**Task prompt**
Your task is to restate the listing word for word without the pictures.

**Extracted entries**
++++++

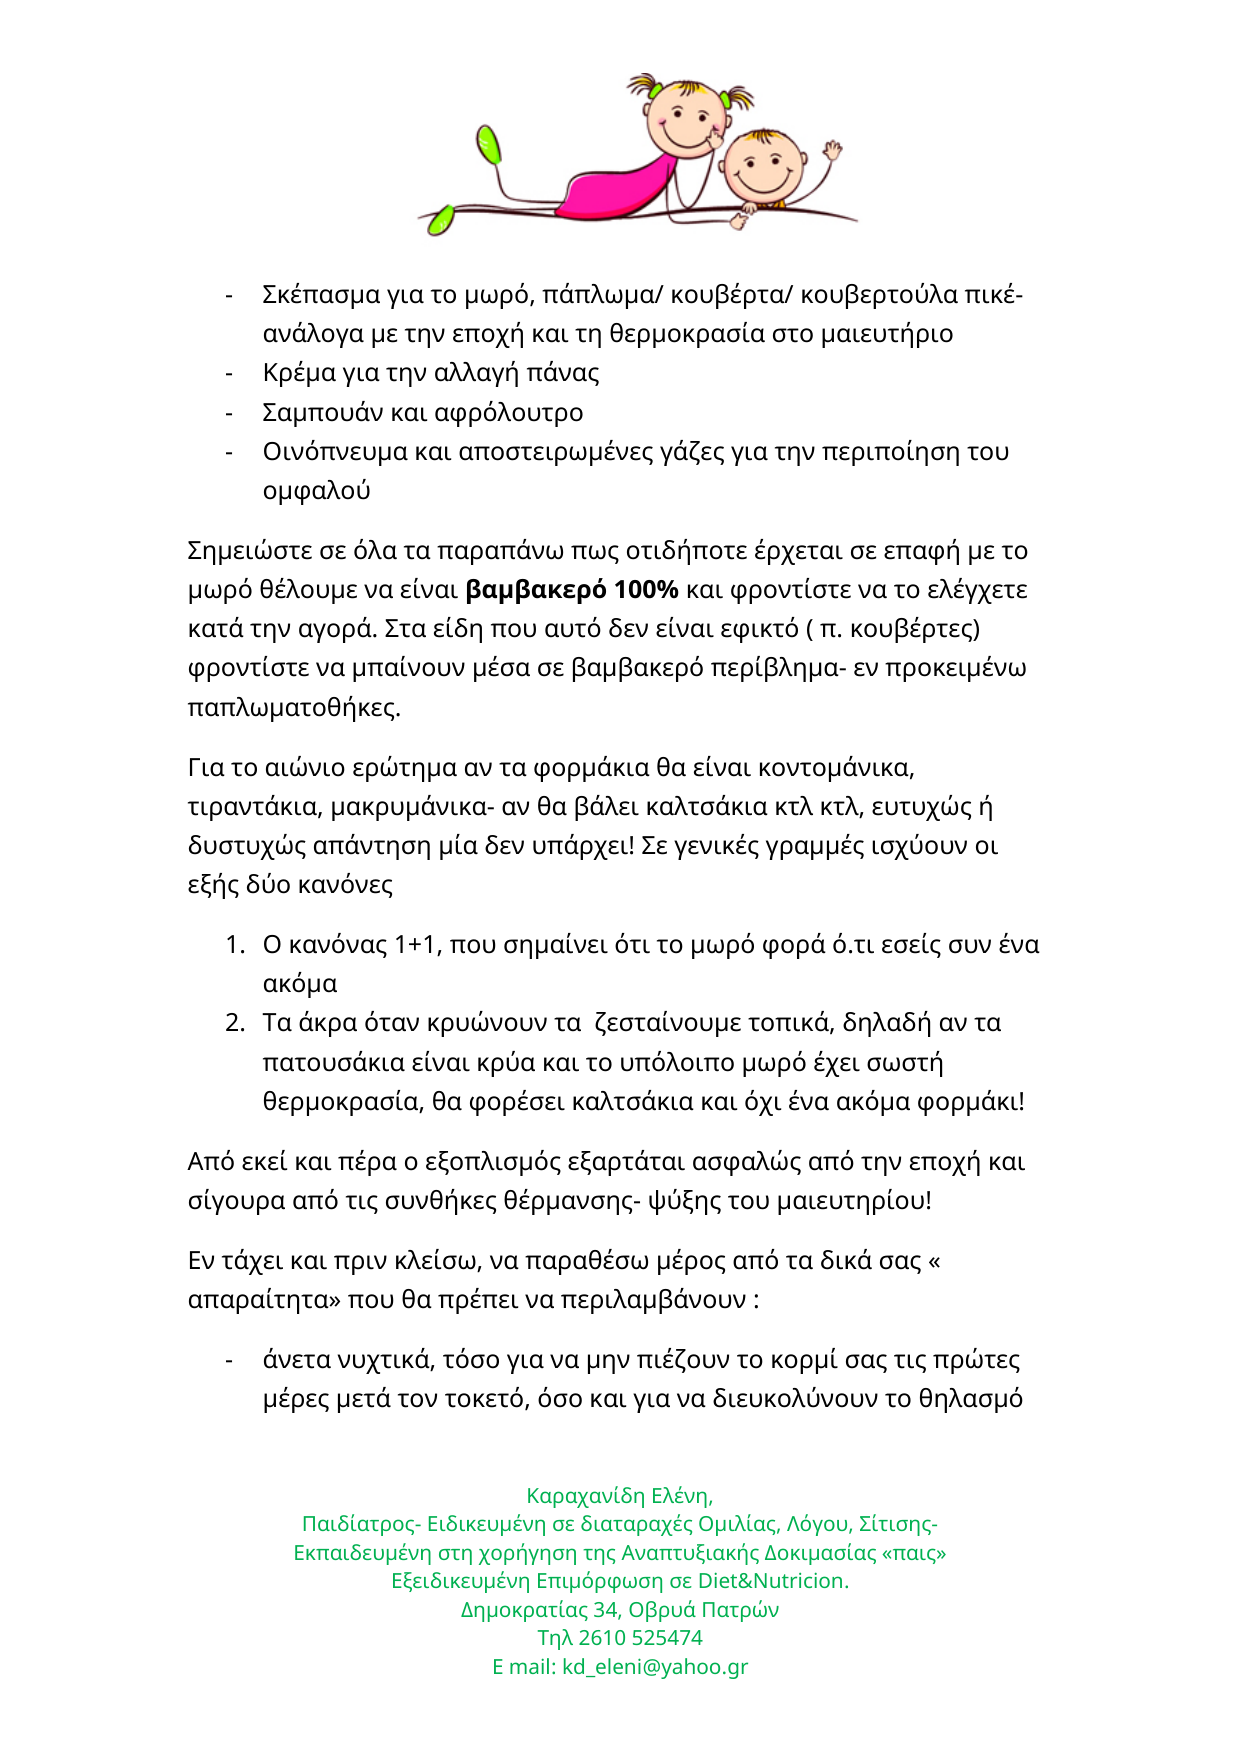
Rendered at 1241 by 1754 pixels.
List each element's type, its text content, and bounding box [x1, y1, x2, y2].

list Σκέπασμα για το μωρό, πάπλωμα/ κουβέρτα/ κουβερτούλα πικέ- ανάλογα με την εποχή και τη θερμοκρασία στο μαιευτήριο [225, 277, 1053, 350]
text Από εκεί και πέρα ο εξοπλισμός εξαρτάται ασφαλώς από την εποχή και σίγουρα από τις συνθήκες θέρμανσης- ψύξης του μαιευτηρίου! [187, 1143, 1053, 1217]
list Κρέμα για την αλλαγή πάνας [225, 355, 1053, 389]
list Τα άκρα όταν κρυώνουν τα ζεσταίνουμε τοπικά, δηλαδή αν τα πατουσάκια είναι κρύα και το υπόλοιπο μωρό έχει σωστή θερμοκρασία, θα φορέσει καλτσάκια και όχι ένα ακόμα φορμάκι! [225, 1005, 1053, 1117]
list Ο κανόνας 1+1, που σημαίνει ότι το μωρό φορά ό.τι εσείς συν ένα ακόμα [225, 927, 1053, 1000]
text Εν τάχει και πριν κλείσω, να παραθέσω μέρος από τα δικά σας « απαραίτητα» που θα πρέπει να περιλαμβάνουν : [187, 1243, 1053, 1316]
picture [375, 73, 865, 249]
list Οινόπνευμα και αποστειρωμένες γάζες για την περιποίηση του ομφαλού [225, 433, 1053, 507]
text Για το αιώνιο ερώτημα αν τα φορμάκια θα είναι κοντομάνικα, τιραντάκια, μακρυμάνικα- αν θα βάλει καλτσάκια κτλ κτλ, ευτυχώς ή δυστυχώς απάντηση μία δεν υπάρχει! Σε γενικές γραμμές ισχύουν οι εξής δύο κανόνες [187, 749, 1053, 901]
list άνετα νυχτικά, τόσο για να μην πιέζουν το κορμί σας τις πρώτες μέρες μετά τον τοκετό, όσο και για να διευκολύνουν το θηλασμό [225, 1342, 1053, 1415]
list Σαμπουάν και αφρόλουτρο [225, 394, 1053, 428]
text Σημειώστε σε όλα τα παραπάνω πως οτιδήποτε έρχεται σε επαφή με το μωρό θέλουμε να είναι βαμβακερό 100% και φροντίστε να το ελέγχετε κατά την αγορά. Στα είδη που αυτό δεν είναι εφικτό ( π. κουβέρτες) φροντίστε να μπαίνουν μέσα σε βαμβακερό περίβλημα- εν προκειμένω παπλωματοθήκες. [187, 533, 1053, 723]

++++++

**Answer for the task**
Rendered at 1241 by 1754 pixels.
List each element's type, its text content, and bounding box [x1, y1, x2, y2].

list Σκέπασμα για το μωρό, πάπλωμα/ κουβέρτα/ κουβερτούλα πικέ- ανάλογα με την εποχή και τη θερμοκρασία στο μαιευτήριο [225, 277, 1053, 350]
text Από εκεί και πέρα ο εξοπλισμός εξαρτάται ασφαλώς από την εποχή και σίγουρα από τις συνθήκες θέρμανσης- ψύξης του μαιευτηρίου! [187, 1143, 1053, 1217]
list Κρέμα για την αλλαγή πάνας [225, 355, 1053, 389]
list Τα άκρα όταν κρυώνουν τα ζεσταίνουμε τοπικά, δηλαδή αν τα πατουσάκια είναι κρύα και το υπόλοιπο μωρό έχει σωστή θερμοκρασία, θα φορέσει καλτσάκια και όχι ένα ακόμα φορμάκι! [225, 1005, 1053, 1117]
list Ο κανόνας 1+1, που σημαίνει ότι το μωρό φορά ό.τι εσείς συν ένα ακόμα [225, 927, 1053, 1000]
text Εν τάχει και πριν κλείσω, να παραθέσω μέρος από τα δικά σας « απαραίτητα» που θα πρέπει να περιλαμβάνουν : [187, 1243, 1053, 1316]
picture [375, 73, 865, 249]
list Οινόπνευμα και αποστειρωμένες γάζες για την περιποίηση του ομφαλού [225, 433, 1053, 507]
text Για το αιώνιο ερώτημα αν τα φορμάκια θα είναι κοντομάνικα, τιραντάκια, μακρυμάνικα- αν θα βάλει καλτσάκια κτλ κτλ, ευτυχώς ή δυστυχώς απάντηση μία δεν υπάρχει! Σε γενικές γραμμές ισχύουν οι εξής δύο κανόνες [187, 749, 1053, 901]
list άνετα νυχτικά, τόσο για να μην πιέζουν το κορμί σας τις πρώτες μέρες μετά τον τοκετό, όσο και για να διευκολύνουν το θηλασμό [225, 1342, 1053, 1415]
list Σαμπουάν και αφρόλουτρο [225, 394, 1053, 428]
text Σημειώστε σε όλα τα παραπάνω πως οτιδήποτε έρχεται σε επαφή με το μωρό θέλουμε να είναι βαμβακερό 100% και φροντίστε να το ελέγχετε κατά την αγορά. Στα είδη που αυτό δεν είναι εφικτό ( π. κουβέρτες) φροντίστε να μπαίνουν μέσα σε βαμβακερό περίβλημα- εν προκειμένω παπλωματοθήκες. [187, 533, 1053, 723]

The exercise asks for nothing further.